Nach dem Fall von Raab (1594) kam die Kulturlandschaft nicht nur durch die Türken unter Druck: Die meisten verödeten Dörfer waren schon zuvor aus wirtschaftlichen Gründen wüst gefallen. Ab dem 17. Jahrhundert häuften sich die Wasserstandsschwankungen, bis hin zu einem Höchststand 1786 und einem Tiefstand von 1811 – 1813 mit darauf folgendem raschen Anstieg.

„Wasserlandschaft“ zwischen Neusiedler See, Waasen und Raab mit Überschwemmungsgebieten, um 1830
Ausschnitt aus: „Die ständig oder periodisch unter Wasser ­stehenden Gebiete des Karpatenbeckens vor Beginn der Hochwasserschutz- und Entwässerungsarbeiten.“
Magyar Kir. Földművelésügyi Minisztérium, 1938; Quelle: Archiv des MBFSZ, Budapest.

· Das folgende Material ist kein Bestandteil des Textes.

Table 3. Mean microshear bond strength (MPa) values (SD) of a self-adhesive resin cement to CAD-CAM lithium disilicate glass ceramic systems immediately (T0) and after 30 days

Landschaftseindruck oder Momentaufnahme?


Der Blick auf den Neusiedler See hat sich oftmals geändert. Die Verschilfung, hohe Wasserstände, Austrocknungsphasen, das Wachsen der Weingärten, erste Strandbäder, die Stilisierung zum Urlaubsparadies, der Eiserne Vorhang, die Wertschätzung als Welterbe und die Gründung des Nationalparks, all das hat die Wahrnehmung – und damit die Entwicklung – beeinflusst. Der Klimawandel mit seinen Folgen für das Feuchtgebiet lässt jetzt neue Forderungen aufkommen, bis hin zu einer Wasserzuleitung, um das Freizeitrevier sichern zu können.